As shown in the following illustration, the changes that were made to user tables are captured in corresponding
change tables. These change tables provide an historical view of the changes over time. The change data
capturefunctions that SQL Server provides enable the change data to be consumed easily and systematically.
Security Model
This section describes the change data capture security model.
Configuration and Administration
To either enable or disable change data capture for a database, the caller of sys.sp_cdc_enable_db (Transact-SQL)
or sys.sp_cdc_disable_db (Transact-SQL) must be a member of the fixed server sysadmin role.
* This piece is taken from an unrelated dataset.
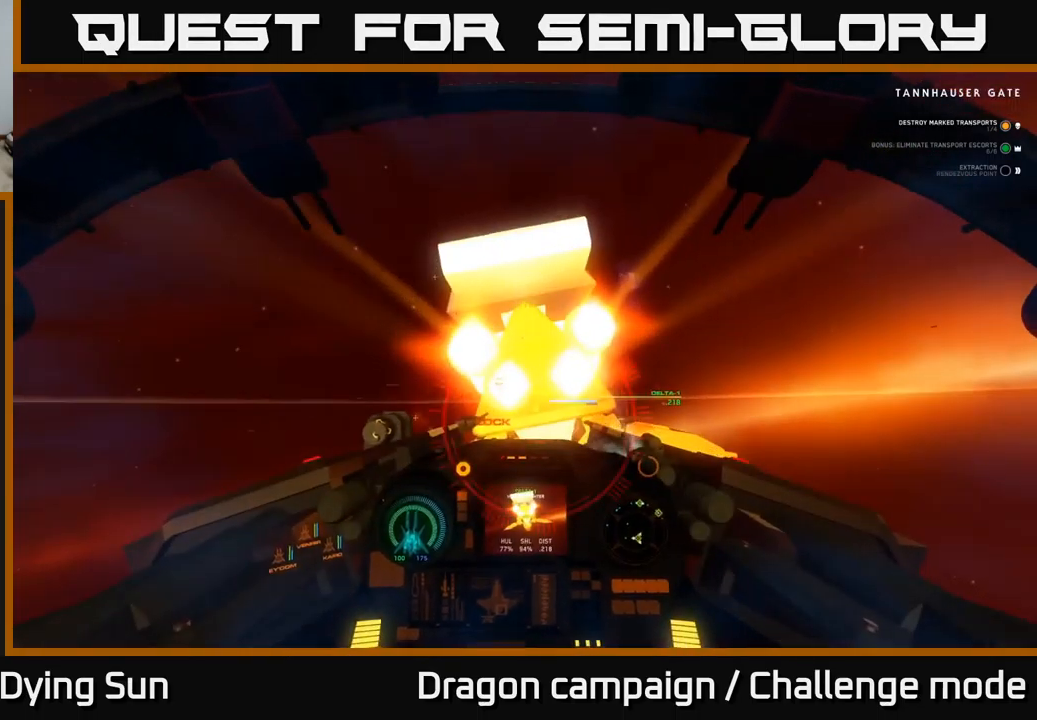
{"buttons": [], "left_stick": "down", "right_stick": "down-right", "events": [[33, "L2", "up"], [117, "R2", "down"], [133, "L2", "down"], [200, "L2", "up"], [200, "R2", "up"], [250, "right_stick", "right"], [300, "left_stick", "down"], [383, "R2", "down"], [433, "right_stick", "down-right"], [467, "R2", "up"]]}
Enabling and
disabling change data capture at the table level requires the caller of sys.sp_cdc_enable_table (Transact-SQL) and
sys.sp_cdc_disable_table (Transact-SQL) to either be a member of the sysadmin role or a member of the database
database db_owner role.
Use of the stored procedures to support the administration of change data capture jobs is restricted to members
of the server sysadmin role and members of the database db_owner role.
Change Enumeration and Metadata Queries
To gain access to the change data that is associated with a capture instance, the user must be granted select access
to all the captured columns of the associated source table. In addition, if a gating role is specified when the capture
instance is created, the caller must also be a member of the specified gating role. Other general change data
capture functions for accessing metadata will be accessible to all database users through the public role, although
access to the returned metadata will also typically be gated by using select access to the underlying source tables,
and by membership in any defined gating roles.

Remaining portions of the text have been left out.